Consignes de l'exercice:
1. D'après l'intervention, derrière qui les trois femmes choisissent-elles de se regrouper quelques semaines avant le scrutin ?
2. Reproduisez le passage de l'intervention qui va de « Intervention de Frédéric » jusqu'à « pu s'exprimer ainsi. ».

Texte source:
....

Intervention de Frédéric Petit

Séance en hémicycle du lundi 17 janvier 2022 à 16h00
Condamnation du régime d'alexandre loukachenko — Discussion générale

Photo issue du site de l'Assemblée nationale ou de WikipediaFrédéric Petit :

« Mon pays, même s'il n'a pas toujours été clairement et formellement dessiné sur les cartes d'Europe, s'étend de la mer Baltique à la mer Noire. Mon pays passe par Odessa, Lvov – ou Lviv –, Cracovie, Grodno, jusqu'à sa capitale historique, Vilnius. » Qui parle ainsi ? Évidemment, c'est un Polonais, si vous êtes en Pologne, mais aussi un Lituanien, si vous êtes en Lituanie ; c'est un Bélarusse à Grodno ou à Brest ; c'est un juif d'Odessa ou de Minsk dont le grand-père rêvait d'aller se former auprès du Gaon de Vilnius, capitale du Yiddishland. Des Ukrainiens ou certains Tatars ont aussi pu s'exprimer ainsi.

Mes chers collègues, on ne peut pas comprendre ce qui se passe au Bélarus aujourd'hui sans appréhender dans son ensemble cette région entre la mer Baltique et la mer Noire ; une région qui a toujours été tissée de cultures opposées, de langues différentes, d'administrations souvent croisées dans les mêmes territoires – on ne s'adresse pas à la même administration si l'on est en affaires avec un juif du shtetl ou avec le propriétaire terrien polonais.

Ces tissages orthogonaux sont pour le meilleur – la république des Deux Nations, qui a duré deux siècles ; Milosz, Mickiewicz, les grands poètes polonais qui n'ont jamais habité dans la Pologne actuelle ; les peintres Soutine, Chagall ; le projet de fédération de l'entre-deux-mers du maréchal Pilsudski, dans les années vingt – mais aussi pour le pire – les tueries polono-lituaniennes après la première guerre mondiale, la Shoah par balles, les pogroms, les horreurs entre Polonais et Ukrainiens dans la région de Volyn. Lorsqu'un pays est déstabilisé dans cette région, c'est toute la région profonde, ce tissage, ce tissu d'amitiés et de haines, qui est déstabilisé. Revenons donc sur cette crise et sur quelques points trop souvent oubliés.

D'abord, c'est quelques semaines avant l'élection que le contrepied magnifique de trois femmes surprend Loukachenko. Il sait jouer la chorégraphie de la démocratie ; il l'a fait. Que la femme de Tsepkalo se présente ; que la directrice de campagne de Babariko se présente ; que la femme de Tikhanovski se présente. Mais ces trois femmes décident, quelques semaines avant le scrutin, de se regrouper derrière Tikhanovskaïa. La population, dès ce moment-là, comprend qu'il se passe quelque chose et sort dans la rue, avant l'élection, avec un mot d'ordre : cette fois-ci, ne nous vole pas notre élection. Cette révolution est surtout une révolution de la vérité.

....

Extrait des données:

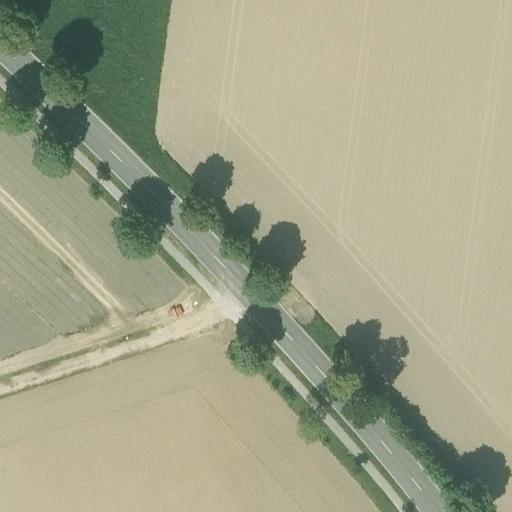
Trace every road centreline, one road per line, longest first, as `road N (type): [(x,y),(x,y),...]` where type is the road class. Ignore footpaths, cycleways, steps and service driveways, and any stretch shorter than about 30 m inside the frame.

....

Réponses par consigne:
1. Derrière Tikhanovskaïa.

2.
Intervention de Frédéric Petit

Séance en hémicycle du lundi 17 janvier 2022 à 16h00
Condamnation du régime d'alexandre loukachenko — Discussion générale

Photo issue du site de l'Assemblée nationale ou de WikipediaFrédéric Petit :

« Mon pays, même s'il n'a pas toujours été clairement et formellement dessiné sur les cartes d'Europe, s'étend de la mer Baltique à la mer Noire. Mon pays passe par Odessa, Lvov – ou Lviv –, Cracovie, Grodno, jusqu'à sa capitale historique, Vilnius. » Qui parle ainsi ? Évidemment, c'est un Polonais, si vous êtes en Pologne, mais aussi un Lituanien, si vous êtes en Lituanie ; c'est un Bélarusse à Grodno ou à Brest ; c'est un juif d'Odessa ou de Minsk dont le grand-père rêvait d'aller se former auprès du Gaon de Vilnius, capitale du Yiddishland. Des Ukrainiens ou certains Tatars ont aussi pu s'exprimer ainsi.